Detailed 3-D reconstructions of the two species reveal that they look surprisingly similar to modern daddy longlegs, which are also known as harvestmen and commonly mistaken for spiders. Each had eight long legs and a flat, circular body, spanning about 0.4 inches (1 cm) in length.
"It is absolutely remarkable how little [that] harvestmen have changed in appearance since before the dinosaurs," study researcher Russell Garwood, of Imperial College London, said in a statement. "If you went out into the garden and found one of these creatures today, it would be like holding a little bit of prehistory in your hands."
The two species fell into the Dyspnoi and Eupnoi suborders of harvestmen. Their physical appearance suggests they evolved from a common ancestor about 305 million years ago, the researchers said. This data supports previous genetic studies of past harvestmen.
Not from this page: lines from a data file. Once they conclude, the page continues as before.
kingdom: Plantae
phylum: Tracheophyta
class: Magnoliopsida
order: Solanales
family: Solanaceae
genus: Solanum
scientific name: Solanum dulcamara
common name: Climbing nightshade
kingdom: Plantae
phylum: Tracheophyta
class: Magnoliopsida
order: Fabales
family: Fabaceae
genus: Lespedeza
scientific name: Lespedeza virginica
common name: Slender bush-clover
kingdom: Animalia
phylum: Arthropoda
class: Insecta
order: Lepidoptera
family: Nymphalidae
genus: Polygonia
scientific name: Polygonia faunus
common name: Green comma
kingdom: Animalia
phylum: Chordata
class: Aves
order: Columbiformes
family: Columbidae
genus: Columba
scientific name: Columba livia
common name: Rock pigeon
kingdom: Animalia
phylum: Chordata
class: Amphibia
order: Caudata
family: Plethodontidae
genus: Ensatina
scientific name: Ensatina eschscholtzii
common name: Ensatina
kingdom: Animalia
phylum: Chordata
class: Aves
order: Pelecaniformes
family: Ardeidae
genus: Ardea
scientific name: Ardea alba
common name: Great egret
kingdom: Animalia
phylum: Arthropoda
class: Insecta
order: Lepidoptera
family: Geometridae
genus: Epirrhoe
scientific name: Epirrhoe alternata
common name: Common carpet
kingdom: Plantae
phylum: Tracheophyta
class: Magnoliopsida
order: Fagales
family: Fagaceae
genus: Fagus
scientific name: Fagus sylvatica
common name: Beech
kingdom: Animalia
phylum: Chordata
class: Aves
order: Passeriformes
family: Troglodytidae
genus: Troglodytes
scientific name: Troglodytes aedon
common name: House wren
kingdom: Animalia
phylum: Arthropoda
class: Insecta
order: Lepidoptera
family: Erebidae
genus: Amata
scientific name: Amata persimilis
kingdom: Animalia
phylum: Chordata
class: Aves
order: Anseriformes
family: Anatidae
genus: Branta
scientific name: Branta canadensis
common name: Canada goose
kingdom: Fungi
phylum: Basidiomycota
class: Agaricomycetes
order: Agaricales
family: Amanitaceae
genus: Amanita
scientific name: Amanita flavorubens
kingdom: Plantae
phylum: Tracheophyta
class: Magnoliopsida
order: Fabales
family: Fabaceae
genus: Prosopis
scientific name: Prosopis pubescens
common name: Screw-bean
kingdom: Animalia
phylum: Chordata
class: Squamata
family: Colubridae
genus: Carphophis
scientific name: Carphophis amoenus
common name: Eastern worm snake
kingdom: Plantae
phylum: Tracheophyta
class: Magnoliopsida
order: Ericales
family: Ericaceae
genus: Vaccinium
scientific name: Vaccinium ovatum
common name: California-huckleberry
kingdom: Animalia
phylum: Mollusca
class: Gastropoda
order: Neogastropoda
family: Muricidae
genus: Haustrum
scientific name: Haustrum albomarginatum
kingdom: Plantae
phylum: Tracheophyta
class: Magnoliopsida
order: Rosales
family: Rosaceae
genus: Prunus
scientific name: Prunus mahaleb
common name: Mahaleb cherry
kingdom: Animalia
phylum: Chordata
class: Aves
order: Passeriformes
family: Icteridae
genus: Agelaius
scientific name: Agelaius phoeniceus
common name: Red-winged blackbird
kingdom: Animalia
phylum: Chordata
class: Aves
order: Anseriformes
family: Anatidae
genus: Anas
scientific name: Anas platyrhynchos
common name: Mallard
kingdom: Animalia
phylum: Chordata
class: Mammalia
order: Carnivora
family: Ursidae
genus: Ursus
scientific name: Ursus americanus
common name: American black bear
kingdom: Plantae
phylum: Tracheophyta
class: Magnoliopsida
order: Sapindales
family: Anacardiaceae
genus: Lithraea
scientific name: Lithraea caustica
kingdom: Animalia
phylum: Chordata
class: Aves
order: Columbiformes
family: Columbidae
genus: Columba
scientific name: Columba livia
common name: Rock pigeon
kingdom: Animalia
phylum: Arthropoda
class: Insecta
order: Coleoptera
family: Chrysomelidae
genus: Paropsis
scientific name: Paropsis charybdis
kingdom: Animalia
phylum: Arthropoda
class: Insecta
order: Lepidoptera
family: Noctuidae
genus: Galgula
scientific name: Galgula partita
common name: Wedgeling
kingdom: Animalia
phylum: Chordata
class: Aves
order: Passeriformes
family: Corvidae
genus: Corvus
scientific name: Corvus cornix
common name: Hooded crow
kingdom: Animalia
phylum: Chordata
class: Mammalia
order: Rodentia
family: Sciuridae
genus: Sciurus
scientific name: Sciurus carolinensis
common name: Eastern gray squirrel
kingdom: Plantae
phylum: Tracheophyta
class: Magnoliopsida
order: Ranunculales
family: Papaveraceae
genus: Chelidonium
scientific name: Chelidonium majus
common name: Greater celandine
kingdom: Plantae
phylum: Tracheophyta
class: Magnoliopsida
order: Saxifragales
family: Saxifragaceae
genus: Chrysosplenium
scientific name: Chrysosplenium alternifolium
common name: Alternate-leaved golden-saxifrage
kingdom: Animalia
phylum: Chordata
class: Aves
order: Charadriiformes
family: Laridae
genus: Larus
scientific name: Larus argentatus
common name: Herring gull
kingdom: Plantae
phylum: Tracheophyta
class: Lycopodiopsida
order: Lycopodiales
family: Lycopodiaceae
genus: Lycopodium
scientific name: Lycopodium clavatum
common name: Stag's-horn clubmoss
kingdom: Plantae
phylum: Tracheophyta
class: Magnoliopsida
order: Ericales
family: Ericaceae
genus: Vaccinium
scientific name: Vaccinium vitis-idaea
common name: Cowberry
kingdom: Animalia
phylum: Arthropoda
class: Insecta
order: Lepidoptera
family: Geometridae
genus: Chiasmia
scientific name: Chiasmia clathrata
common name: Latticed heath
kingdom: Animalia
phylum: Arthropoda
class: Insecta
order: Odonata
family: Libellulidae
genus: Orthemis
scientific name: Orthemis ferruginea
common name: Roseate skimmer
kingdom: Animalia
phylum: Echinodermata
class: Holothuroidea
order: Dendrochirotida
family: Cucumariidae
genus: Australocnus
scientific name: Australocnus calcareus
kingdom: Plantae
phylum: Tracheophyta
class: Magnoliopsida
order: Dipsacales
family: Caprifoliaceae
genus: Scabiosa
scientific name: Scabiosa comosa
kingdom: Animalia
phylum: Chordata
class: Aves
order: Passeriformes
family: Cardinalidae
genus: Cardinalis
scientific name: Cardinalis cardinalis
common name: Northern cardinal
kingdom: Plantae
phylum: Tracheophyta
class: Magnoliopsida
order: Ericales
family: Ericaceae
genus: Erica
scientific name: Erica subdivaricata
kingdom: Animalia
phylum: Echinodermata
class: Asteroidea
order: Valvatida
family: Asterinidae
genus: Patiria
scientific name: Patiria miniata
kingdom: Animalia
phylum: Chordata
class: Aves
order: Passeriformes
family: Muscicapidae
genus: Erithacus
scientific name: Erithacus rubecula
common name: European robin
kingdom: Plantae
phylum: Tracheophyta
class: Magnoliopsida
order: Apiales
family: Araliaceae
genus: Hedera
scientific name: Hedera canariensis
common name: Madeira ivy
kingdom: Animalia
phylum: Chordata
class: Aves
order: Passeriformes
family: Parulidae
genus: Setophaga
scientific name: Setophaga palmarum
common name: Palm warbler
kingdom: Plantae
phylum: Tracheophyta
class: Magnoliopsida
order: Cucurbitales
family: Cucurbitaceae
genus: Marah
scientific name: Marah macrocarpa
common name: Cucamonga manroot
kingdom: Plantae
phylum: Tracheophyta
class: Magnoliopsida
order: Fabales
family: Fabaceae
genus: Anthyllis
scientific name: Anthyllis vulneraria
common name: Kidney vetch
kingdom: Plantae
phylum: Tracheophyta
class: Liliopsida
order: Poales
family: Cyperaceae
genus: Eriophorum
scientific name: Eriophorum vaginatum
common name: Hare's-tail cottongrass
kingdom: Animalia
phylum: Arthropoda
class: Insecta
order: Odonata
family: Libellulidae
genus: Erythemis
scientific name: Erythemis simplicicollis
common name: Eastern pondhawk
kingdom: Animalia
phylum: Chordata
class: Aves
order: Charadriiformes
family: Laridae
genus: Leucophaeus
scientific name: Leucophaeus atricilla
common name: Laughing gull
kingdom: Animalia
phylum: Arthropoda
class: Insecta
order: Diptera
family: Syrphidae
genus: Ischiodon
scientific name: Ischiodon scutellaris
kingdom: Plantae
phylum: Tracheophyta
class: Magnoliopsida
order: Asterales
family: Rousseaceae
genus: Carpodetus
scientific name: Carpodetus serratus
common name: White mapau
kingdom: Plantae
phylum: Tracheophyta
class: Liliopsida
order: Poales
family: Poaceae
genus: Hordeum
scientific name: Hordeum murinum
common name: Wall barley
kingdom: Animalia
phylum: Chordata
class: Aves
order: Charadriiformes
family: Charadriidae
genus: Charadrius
(Harvestmen aren't classified as spiders; they belong to another order of the arachnid family, Opilione.)
The images also show how these creatures lived: Eupnoi most likely used its long, curve-tipped legs to navigate and grip fallen foliage on the forest floors, which would help keep it camouflaged from predators, the researchers said. It also had a very thin body, probably the size of a dime, with a relatively soft outer shell.
The second fossil, of the suborder Dyspnoi, had spikes on its back, which the researchers believe would have protected it from predators. It also would have lived on the forest floor, amid the moist, woody debris.
The researchers can't pinpoint why these little creatures stayed so similar over time while most of their comrades, like ancient spiders and scorpions, changed so much from relatively primitive forms. [Gallery: Spooky Spiders ]
Garwood said of harvestmen, "It may be because they evolved early to be good at what they do, and their bodies did not need to change any further."
The study was published today (Aug. 23) in the journal Nature Communications.